Der Schmerz war wieder da und Kader glaubte nicht, dass sein Herz jemals so weh getan hatte. Nicht einmal als sein Vater verschwunden war und auch nicht, als seine Mutter von heut auf morgen nicht mehr die gleiche war. Allein die Worte auszusprechen taten weh. ,,Sie hat Inka gefeuert. Unsere Hausfrau. Weil sie denkt Inke wäre schuld, dass ich bin wie ich bin. Es ist meine Schuld, dass Inka gehen muss." Er hatte nicht vor Live weinen wollen, doch nun war es zu spät und bevor er die Tränen zurückhalten konnte kullerten sie nur so aus seinen Augen heraus. ,,Ich bin Schuld." Seine Worte waren nur noch ein flüstern und dann schlangen sich plötzlich zwei zarte Arme um ihn und Kader wurde sanft an einen Körper gezogen. Lives Atem prallte an seine Haut und auch wenn ihre Arme sich versteiften, hielt sie ihn doch fest. Dabei sollte doch eigentlich Kader sie festhalten. Er wollte doch für sie da sein. Aber jetzt gerade in diesem Moment konnte er es nicht. Nicht nachdem er die Worte ausgesprochen hatte, die ihm langsam das Herz zerfraßen. Er war an alledem Schuld. Kader hatte zuerst Live verletzt und nun auch Inka. Nur dass die Hausfrau weniger gut dabei wegkam. ,,Kader, es ist nicht deine Schuld! Du wolltest nicht, dass Inka sowas zustößt. Du kannst nichts dafür." Leise und mit Bedacht murmelte sie die Worte in sein Ohr und ein Schauer breitete sich über Kaders Körper aus. Er wollte ihr so gern glauben, aber Fakt war nun einmal, dass Inka nur entlassen wurde, weil er sich so lange schlecht verhalten hatte. Weil er nicht darauf gehört hatte, wie dringlich sie ihn zu verändern versucht hatte. Vielleicht hätte er dann gewusst, womit seine Mutter der Frau gedroht hatte. Wenn er nur richtig hingesehen hätte, die Anzeichen richtig gedeutet hätte, vielleicht hätte Kader all dies verhindern können. Doch nun war es zu spät und Inka würde die Leidtragende sein, nicht er oder Jon. Sondern die Frau, welche immer da gewesen war, welche die beiden unterstützt und umsorgt hatte, als ihre eigene Mutter es nicht hatte tun können. Er hatte ein Leben zerstört.

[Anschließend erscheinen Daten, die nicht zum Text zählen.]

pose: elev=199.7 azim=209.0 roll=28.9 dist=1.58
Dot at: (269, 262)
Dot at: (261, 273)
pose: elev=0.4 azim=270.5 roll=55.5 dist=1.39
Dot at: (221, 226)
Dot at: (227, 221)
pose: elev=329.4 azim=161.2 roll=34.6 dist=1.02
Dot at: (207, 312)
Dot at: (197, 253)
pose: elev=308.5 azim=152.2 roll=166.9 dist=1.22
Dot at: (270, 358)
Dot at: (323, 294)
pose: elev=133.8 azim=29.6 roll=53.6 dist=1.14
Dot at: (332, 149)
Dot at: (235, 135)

Lange Zeit sagte niemand etwas und langsam machte es Live auch immer weniger aus ihm so nah zu sein, ihn bei sich zu haben. Sie hätte nicht gedacht, dass er es überhaupt zuließ, dass Live ihn hielt, schließlich verstellte Kader sich immer viel zu sehr, um den coolen zu mimen. Nach einigen Minuten hatte er sich wieder so weit beruhigt, dass er sich vorsichtig von ihr löste und Live nun mit dem Gesicht direkt gegenüber saß. Sie brauchte kein Licht um es zu sehen, sie konnte ihn mit jeder Faser ihres Körpers spüren. ,,Genau deshalb wärst es immer du und nicht so jemand wie Alexa." ,,Wegen was?" zitternd hauchte Live die Worte. Wollte sie es wirklich so unbedingt wissen? Sie wollte ihn einfach nur verstehen, denn bisher hatte sich niemand die Mühe gemacht auch nur mehr als ein paar Worte mit ihr zu wechseln. Die meisten davon waren auch noch eher böse als gut gemeint gewesen. Sie war ihm so nah, dass Live Kaders Wärme an ihrem gesamten Körper spüren könnte und für einen kurzen Moment dachte sie wieder daran wie es wäre ihn zu küssen. Aber Kader sprach schon weiter: ,,Weil du da bist, Live. Du hörst zu und kämpfst! Wenn nicht für dich, dann für andere. Du bist eine Kämpferin." Sie wollte ihm glauben, sie wollte es so unbedingt. Doch aus ihrer Kehle kam nur ein kaltes Lachen und die Wärme welche eben noch zwischen ihnen gewesen war verflüchtigte sich augenblicklich. Live rückte etwas weiter von ihm weg um nicht wieder von seiner Wärme und seinem Geruch eingelullt zu werden. Sie war so kurz davor gewesen sich in ihm zu verlieren, doch nun war Live wieder völlig bei verstand und hielt die Zügel über ihren Körper wieder so straff gespannt, wie sie diese immer hielt. ,,Ich bin kein Kämpfer, Kader. Bei der erst besten Gelegenheit renne ich weg. In meinem Leben gibt es nichts, um dass es sich zu kämpfen lohnt!" damit erhob sie sich und ging zurück zu ihrem Bett.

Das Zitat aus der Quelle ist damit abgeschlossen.